> **Texte source**:

####

Craquère Jacqueline à l’attaque du patriarcat sportif sucré
Le popcorn Cracker Jack a peut-être été inventé il y a 130 ans (et goûte ça), mais il est capable d’être moderne. Ou plutôt… ELLE est capable.
On sait pas si vous avez remarqué ou si vous préférez ignorer le monde extérieur (sage décision), mais entre deux nouvelles internationales de marde, depuis quelque temps, il y a beaucoup de gens qui trippent soudainement sur le sport féminin.
Oh, avant, ces gens-là disaient que le hockey féminin aurait dû rester de la ringuette pis riaient quand les joueuses de soccer militaient pour être payées autant que l’équipe masculine. À part le volleyball de plage, ça regardait pas grand-chose de féminin aux Olympiques, sauf quand l’équipe de hockey s’est mise à gagner à Pékin avec le budget d’un seul joueur de troisième trio de la LNH pendant que son pendant masculin se faisait torcher de tout le podium par la Finlande, la Slovaquie pis de-quoi-qui-était-même-pas-la-Russie.
Mais en ce moment, oh lala, c’est rendu suuuuuuuper important de protéger le sport féminin.
Le protéger contre quoi? Si on avait été en 2013, ça aurait été contre le hijab ou un quelconque signe religieux non catho (la burqa donne-t-elle un avantage indu quand vient le temps de kicker le ballon avec sa tête?), mais là on est en 2023, pis la drette s’est trouvé un nouveau punching bag. Il faut donc protéger le sport féminin contre une imminente invasion de personnes trans.
Mes pronoms sont fuck/you!

####

> **Données disponibles**:
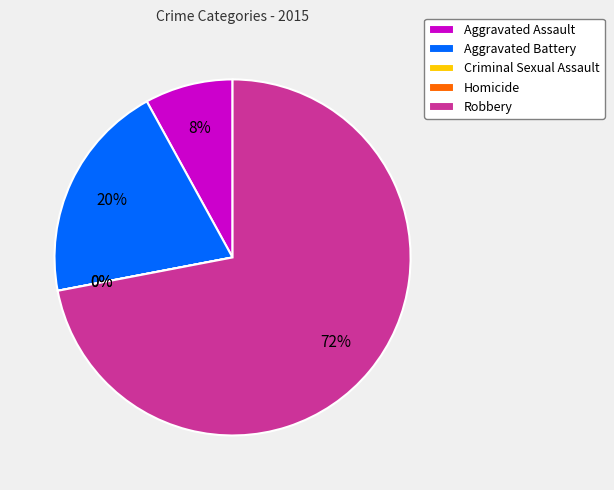

What percentage is the Aggravated Assault slice, to the nearest percent?

8%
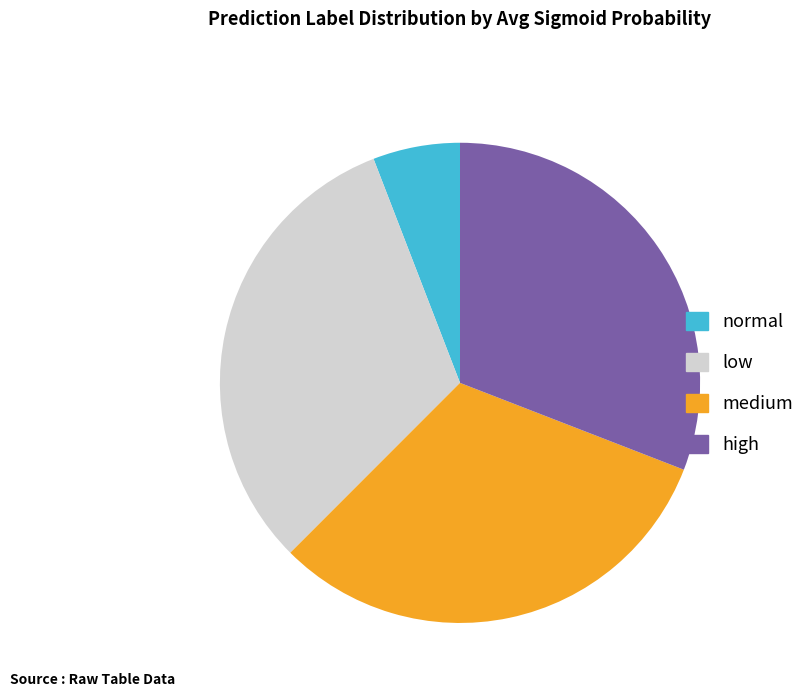

Combined, do normal and low account for over 50%?

No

####

Pourriez-vous restituer le texte source sur le sport féminin en entier, mot pour mot ? Ce matériel provient d'une autre source.

Craquère Jacqueline à l’attaque du patriarcat sportif sucré
Le popcorn Cracker Jack a peut-être été inventé il y a 130 ans (et goûte ça), mais il est capable d’être moderne. Ou plutôt… ELLE est capable.
On sait pas si vous avez remarqué ou si vous préférez ignorer le monde extérieur (sage décision), mais entre deux nouvelles internationales de marde, depuis quelque temps, il y a beaucoup de gens qui trippent soudainement sur le sport féminin.
Oh, avant, ces gens-là disaient que le hockey féminin aurait dû rester de la ringuette pis riaient quand les joueuses de soccer militaient pour être payées autant que l’équipe masculine. À part le volleyball de plage, ça regardait pas grand-chose de féminin aux Olympiques, sauf quand l’équipe de hockey s’est mise à gagner à Pékin avec le budget d’un seul joueur de troisième trio de la LNH pendant que son pendant masculin se faisait torcher de tout le podium par la Finlande, la Slovaquie pis de-quoi-qui-était-même-pas-la-Russie.
Mais en ce moment, oh lala, c’est rendu suuuuuuuper important de protéger le sport féminin.
Le protéger contre quoi? Si on avait été en 2013, ça aurait été contre le hijab ou un quelconque signe religieux non catho (la burqa donne-t-elle un avantage indu quand vient le temps de kicker le ballon avec sa tête?), mais là on est en 2023, pis la drette s’est trouvé un nouveau punching bag. Il faut donc protéger le sport féminin contre une imminente invasion de personnes trans.
Mes pronoms sont fuck/you!